The input -
• • • • •

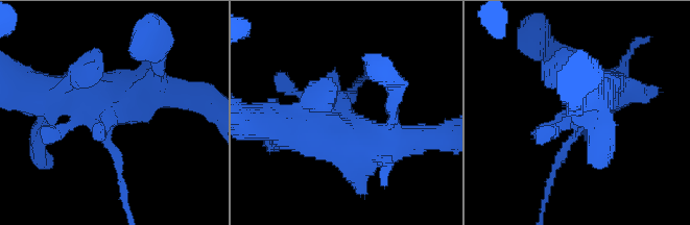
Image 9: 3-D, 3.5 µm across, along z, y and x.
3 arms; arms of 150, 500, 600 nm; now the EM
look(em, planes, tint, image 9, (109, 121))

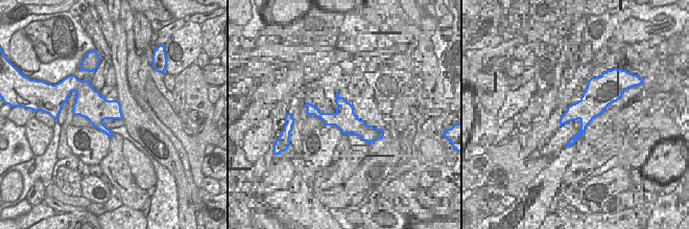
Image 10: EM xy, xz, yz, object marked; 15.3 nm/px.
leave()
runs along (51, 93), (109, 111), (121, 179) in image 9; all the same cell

• • • • •

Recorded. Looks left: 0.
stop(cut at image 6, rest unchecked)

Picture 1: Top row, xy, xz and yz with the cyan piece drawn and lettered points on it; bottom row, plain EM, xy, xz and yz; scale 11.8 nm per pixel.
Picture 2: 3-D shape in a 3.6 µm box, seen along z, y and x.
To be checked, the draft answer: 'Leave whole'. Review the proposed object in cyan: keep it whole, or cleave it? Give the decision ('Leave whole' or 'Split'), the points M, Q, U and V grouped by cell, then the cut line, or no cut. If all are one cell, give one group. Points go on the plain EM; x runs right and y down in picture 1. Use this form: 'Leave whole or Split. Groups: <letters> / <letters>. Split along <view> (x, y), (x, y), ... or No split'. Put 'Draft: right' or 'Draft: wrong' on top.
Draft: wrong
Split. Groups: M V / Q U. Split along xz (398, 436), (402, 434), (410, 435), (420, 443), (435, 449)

• • • • •

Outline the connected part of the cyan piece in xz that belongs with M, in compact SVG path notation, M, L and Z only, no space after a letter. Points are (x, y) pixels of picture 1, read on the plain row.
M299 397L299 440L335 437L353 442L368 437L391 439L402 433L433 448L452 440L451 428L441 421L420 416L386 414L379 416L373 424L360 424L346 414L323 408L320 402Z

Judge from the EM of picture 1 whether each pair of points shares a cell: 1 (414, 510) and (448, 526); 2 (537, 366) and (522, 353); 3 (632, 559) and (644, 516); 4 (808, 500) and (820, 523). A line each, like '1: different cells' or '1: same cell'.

• • • • •

Assigned task -
Looking at the data above, write out exactly the lines that start at the one containing "Outline the connected" and end at the one containing "Judge from the"; include both and nothing beyond.

Reply -
Outline the connected part of the cyan piece in xz that belongs with M, in compact SVG path notation, M, L and Z only, no space after a letter. Points are (x, y) pixels of picture 1, read on the plain row.
M299 397L299 440L335 437L353 442L368 437L391 439L402 433L433 448L452 440L451 428L441 421L420 416L386 414L379 416L373 424L360 424L346 414L323 408L320 402Z

Judge from the EM of picture 1 whether each pair of points shares a cell: 1 (414, 510) and (448, 526); 2 (537, 366) and (522, 353); 3 (632, 559) and (644, 516); 4 (808, 500) and (820, 523). A line each, like '1: different cells' or '1: same cell'.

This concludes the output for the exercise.